Originally published by Drew York.

business people around a tableAfter 30 years of running his family-owned business, Hillbilly Oil Co., Jed Clampett decided to retire in 2013. The board of directors elects Jethro Bodine as Hillbilly’s President and Elly May as Vice President. Both Jethro and Elly May sit on the company’s board of directors. Soon after taking over, Jethro is presented with a proposed lease for the company’s land in Oklahoma. The operator offers Hillbilly Oil above-market bonus payment and royalty. Jethro turns it down though, thinking the company is better off drilling the land itself while oil prices continue to rise. Soon after Hillbilly begins drilling oil prices tank, causing the company to lose $5 million. Jed can’t believe to learn that Jethro rejected the proposed lease, and soon learns that Jethro bought the drilling equipment from a company that he has a 50% interest in and paid double market price, but never disclosed his interest to the other board members. He decides to file a derivative lawsuit against Jethro. Jethro responds to the lawsuit claiming the “business judgment rule” protects him from any liability and that Jed’s lawsuit also fails because he did not make a demand on the corporation. Is Jethro right?

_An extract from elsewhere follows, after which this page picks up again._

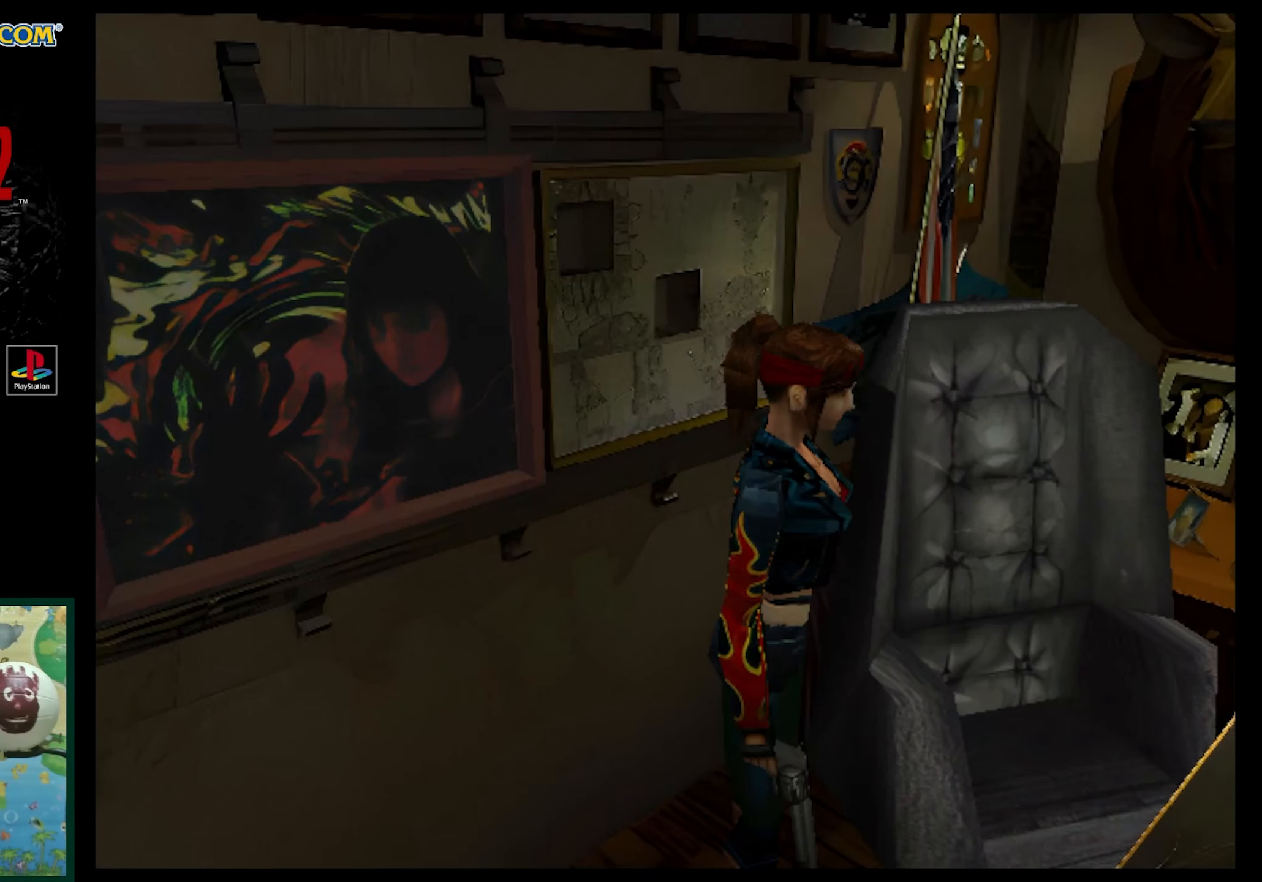
{"buttons": ["DPAD_RIGHT"], "events": [[100, "DPAD_LEFT", "down"], [233, "DPAD_LEFT", "up"], [300, "DPAD_RIGHT", "down"]]}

Explaining Closely-Held Corporations and Shareholder Derivative Actions

A closesly-held corporation has fewer than thirty-five shareholders and its shares are not listed on a national securities exchange. Typically the shareholders of closely-held corporations are family members, but that is not a requirement to make the corporation “closely-held.” A shareholder derivative action involves a corporation’s shareholder bringing suit on behalf of the corporation against its officers or directors.

The Business Judgment Rule

The business judgment rule comes up in two contexts. First, it protects officers and directors from a shareholder’s derivative lawsuit for acts that are within the honest exercise of their business judgment and discretion. In other words, officers and directors are protected from liability for past actions that are “negligent, unwise, inexpedient, or imprudent.” Second, the business judgment rule applies to the board of directors’ decision of whether to pursue the corporation’s cause of action against the officers or directors.

The Texas Supreme Court recently held that while the business judgment rule applies to the merits of the shareholder’s lawsuit – that is, the shareholder must prove that the officer or director’s past action was fraudulent, oppressive, or an abuse of power – a shareholder in a closely-held corporation is not required to make a pre-suit demand on the corporation. Thus, unlike a shareholder of a publicly traded corporation, a shareholder of a closely-held corporation does not have to prove that the corporation violated the second instance of the business judgment rule: that the corporation’s board of directors acted fraudulently, oppressive, or abused its power in deciding not to pursue a lawsuit against one of its officers or directors for alleged mismanagement.

Tilting the Scales in Your Favor

Because Hillbilly Oil is a closely-held company, Jethro loses his argument that Jed failed to make a pre-suit demand on the corporation. And because Jethro engaged in a transaction in which he had a conflict of interest without disclosing that conflict to Hillbilly’s board, his “business judgment rule” defense likely fails as well. Minority shareholders in closely-held corporations like Jed should exercise their rights to bring derivative actions when the corporation’s officers and directors engage in abusive or oppressive activities.